Permettez-moi de vous dire aussi que je ne sais pas très bien ce que vous appelez mon «système». Si c'est de ma personnalité dont vous parlez, il est certain qu'il m'est difficile de la dépouiller. J'admets avec vous, si vous le désirez, que Sainte-Beuve affectait d'avoir le système de ne pas avoir de système. Mais il avait une personnalité, et des plus marquées, des plus persistantes, contre laquelle je me suis heurté, dans chacune de ses pages.
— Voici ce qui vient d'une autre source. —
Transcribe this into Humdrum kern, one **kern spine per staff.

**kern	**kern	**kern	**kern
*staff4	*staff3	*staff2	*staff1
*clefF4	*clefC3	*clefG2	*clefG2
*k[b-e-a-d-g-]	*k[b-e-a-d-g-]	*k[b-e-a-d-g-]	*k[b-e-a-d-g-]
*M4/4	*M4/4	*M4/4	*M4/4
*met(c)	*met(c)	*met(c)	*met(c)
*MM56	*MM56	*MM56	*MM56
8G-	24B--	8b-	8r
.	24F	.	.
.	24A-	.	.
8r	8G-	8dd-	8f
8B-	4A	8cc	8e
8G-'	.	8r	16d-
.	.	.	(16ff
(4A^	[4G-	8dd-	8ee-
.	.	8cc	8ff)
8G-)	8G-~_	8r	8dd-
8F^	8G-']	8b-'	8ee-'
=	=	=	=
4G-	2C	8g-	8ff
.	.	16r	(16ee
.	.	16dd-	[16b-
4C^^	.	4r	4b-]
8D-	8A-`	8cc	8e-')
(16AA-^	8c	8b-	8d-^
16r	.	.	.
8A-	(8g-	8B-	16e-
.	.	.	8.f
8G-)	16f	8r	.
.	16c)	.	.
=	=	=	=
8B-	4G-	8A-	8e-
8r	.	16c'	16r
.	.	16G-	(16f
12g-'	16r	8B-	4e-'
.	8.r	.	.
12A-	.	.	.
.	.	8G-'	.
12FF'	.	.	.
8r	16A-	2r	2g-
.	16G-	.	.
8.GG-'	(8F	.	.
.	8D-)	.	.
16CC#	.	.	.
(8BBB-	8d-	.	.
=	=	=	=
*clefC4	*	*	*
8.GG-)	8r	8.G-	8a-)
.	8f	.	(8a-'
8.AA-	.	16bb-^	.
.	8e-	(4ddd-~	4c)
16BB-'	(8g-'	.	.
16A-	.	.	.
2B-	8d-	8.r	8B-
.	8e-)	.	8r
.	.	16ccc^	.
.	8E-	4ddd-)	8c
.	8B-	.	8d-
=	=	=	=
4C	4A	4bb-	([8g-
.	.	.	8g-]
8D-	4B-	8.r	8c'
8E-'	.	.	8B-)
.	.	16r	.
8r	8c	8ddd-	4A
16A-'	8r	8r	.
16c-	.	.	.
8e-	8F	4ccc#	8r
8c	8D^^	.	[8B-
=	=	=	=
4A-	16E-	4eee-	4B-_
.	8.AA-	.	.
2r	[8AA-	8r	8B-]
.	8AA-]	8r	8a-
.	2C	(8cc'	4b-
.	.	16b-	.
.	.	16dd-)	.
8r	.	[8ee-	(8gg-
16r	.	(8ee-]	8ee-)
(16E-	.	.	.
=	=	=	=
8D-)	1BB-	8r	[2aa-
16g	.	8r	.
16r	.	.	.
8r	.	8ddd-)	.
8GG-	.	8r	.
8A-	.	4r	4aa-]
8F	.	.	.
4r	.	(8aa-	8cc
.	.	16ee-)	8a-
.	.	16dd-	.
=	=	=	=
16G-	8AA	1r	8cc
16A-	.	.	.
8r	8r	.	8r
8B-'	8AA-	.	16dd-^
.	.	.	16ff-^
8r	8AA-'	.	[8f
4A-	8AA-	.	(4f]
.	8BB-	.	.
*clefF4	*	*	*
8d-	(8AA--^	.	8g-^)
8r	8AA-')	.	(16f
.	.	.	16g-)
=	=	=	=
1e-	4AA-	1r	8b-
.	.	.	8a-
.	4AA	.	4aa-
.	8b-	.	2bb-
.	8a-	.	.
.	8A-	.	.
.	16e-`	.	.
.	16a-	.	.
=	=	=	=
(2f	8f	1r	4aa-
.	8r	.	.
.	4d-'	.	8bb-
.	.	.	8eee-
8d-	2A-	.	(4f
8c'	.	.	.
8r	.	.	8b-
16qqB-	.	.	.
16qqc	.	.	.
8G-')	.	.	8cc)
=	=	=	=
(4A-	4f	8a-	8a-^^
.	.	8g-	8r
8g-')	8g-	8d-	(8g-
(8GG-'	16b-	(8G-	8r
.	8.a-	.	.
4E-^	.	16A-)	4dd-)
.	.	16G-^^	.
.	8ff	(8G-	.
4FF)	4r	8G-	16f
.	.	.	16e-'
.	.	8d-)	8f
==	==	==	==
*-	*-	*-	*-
Voilà tout bonnement les deux systèmes en présence: la façon dont il sentait et la façon dont je sens; et je suis persuadé d'une chose, c'est que je l'accepte, tandis qu'il ne m'aurait sans doute pas accepté. Donc, ma formule est plus large. Le combat de la vérité sera éternel, même entre les hommes de bonne foi, parce que nous cherchons tous la vérité dans une voie différente.
Enfin, vous avez senti que je voulais être juste, et cela me suffit. Je n'ai jamais eu l'ambition de vous en demander davantage. Un de ces jours, je compléterai mon étude par un article dont vos lettres m'ont donné l'idée. Il y a là pour moi un scrupule.
Merci, cher Monsieur, de l'attention avec laquelle vous voulez bien me lire, et croyez-moi votre très dévoué.
A Henry Céard.
Médan, 9 mai 1880.
Mon cher Céard,
Je suis idiot de chagrin. Une dépêche de Maupassant m'apprend la mort de Flaubert. Je lui écris pour savoir tout de suite le jour et l'heure des obsèques. Mais je crains qu'il ne soit parti pour Croisset. Vous qui êtes à Paris, tâchez donc d'aller aux renseignements et écrivez-moi le plus tôt possible.